Precision Air's rags to riches story
Precision Air Services Ltd. is an entrepreneurial brilliance at its high point. The airline known as PW in IATA two-letter codes is going places! Precision Air’s rags to riches story is the envy of East Africa aviation if not beyond. I, for example, cannot recall any airline in East Africa which came from a very humble background to grow into a formidable airline player and survive for a very long time like PW.
Take for example, Regional Air of Kenya, partly owned by a once powerful and affluent former minister, Nicholas Biwott. This airline was at one time doing so well to the extent of even securing a franchise agreement from British Airways but could not thrive in a fiercely competitive environment in Kenya aviation industry and folded not long ago. Same goes for DAS Air Cargo, owned by a flamboyant Ugandan couple, Mr. and Mrs. Roy. From a small cargo airline outfit, DAS Air Cargo rose to claim Africa’s number one cargo airline until it was uncovered trying to cut corners on key aircraft maintenance programs by the European Union (EU) and was banned from flying into Europe. DAS Air tried to comply with EU requirements, but the damage was too much to recover, and in 2007, the airline caved in.
Precision Air Services is a brainchild of a very illustrious aviator, Mr. Michael Shirima. Mr. Shirima is a man with visionary ideas. He quit his job as director of operations in the formative stages of Air Tanzania Corporation (ATC) in the 1970s to start his small airline outfit based at Kilimanjaro International Airport to deal mainly in aerial spraying and later ventured into air charter operations using a Cesna 402 aircraft, particularly in the national parks and game reserves. Gradually, Precision Air diversified its services as a scheduled airline but mainly in tertiary markets like Arusha/Kilimanjaro-Zanzibar-Dar Es Salaam. As it gradually consolidated its market position and through exploitation of Air Tanzania’s weaknesses, Precision Air went full throttle to take the national airline head-on in key markets.
- - - - - - -
Activity:
Pick up the article on Precision Air's rise and continue it from its last sentence. The material that follows comes from a separate, unrelated source.

Recorded data:
- - - - - - -
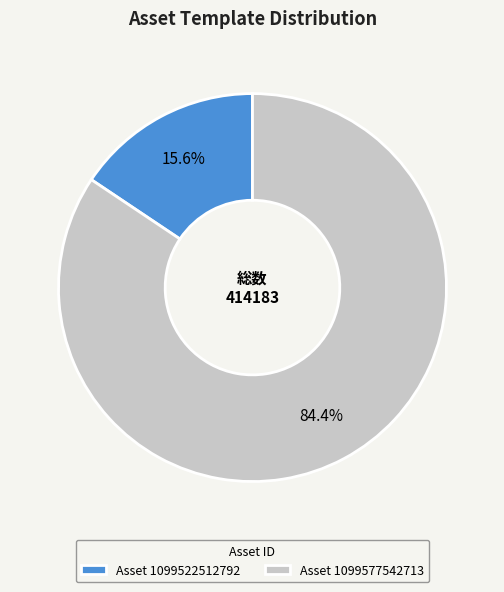

How many segments does this pie chart have?

2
- - - - - - -
Response box:
In 2000, South African Airways (SAA) took note of PW’s potential and made some advances to Mr. Shirima to have a stake in his airline, but this initiative fell through. In 2003, when it became obvious that SAA was going to be a winner in the privatization of Air Tanzania Corporation, Kenya Airways (KQ) withdrew its bid at the eleventh hour and quickly charmed its way into suitor-ship of PW, which culminated into KQ taking a “minority” 49 percent shareholding in PW. Since then, there has been no looking back for Mr. Shirima’s pet project. Kenya Airways took over management of the airline and gave it new impetus, which has seen PW become a leading aviation powerhouse in Tanzania in terms of market share. Statistics indicate that PW is now controlling about 65 percent of the domestic market (amongst first tier airlines) while ATCL plays second fiddle at 35 percent.
With the recent acquisition of a brand new ATR 42-500 aircraft, PW has done it again. This makes PW’s fleet of ATR model to seven aircraft plus one B737-300, which is used on the Dar Es Salaam-Mwanza route and Dar Es Salaam-Nairobi on a code shared flights with KQ. PW’s competitor, ATCL, has a fleet of two Dash 8 aircraft and B737-200, which was crippled recently while landing at Mwanza Airport. Compared to ATCL/SAA ill-fated tie-up, Precision Air’s partnership with Kenya Airways has gone much better except for a few misgivings here and there.
Firstly, PW flights on the Dar ES Salaam-Johannesburg route were started with great hope but only lasted for a brief period because apparently PW could not take the heat in the marketplace and had to quit. Even after the suspension of ATCL flights to Johannesburg in November 2008, PW has missed the opportunity to fill the void, leaving SAA a virtual monopoly player on this lucrative route. With KQ’s synergies, PW was expected to bring a formidable challenge on this route for the benefit of the traveling public.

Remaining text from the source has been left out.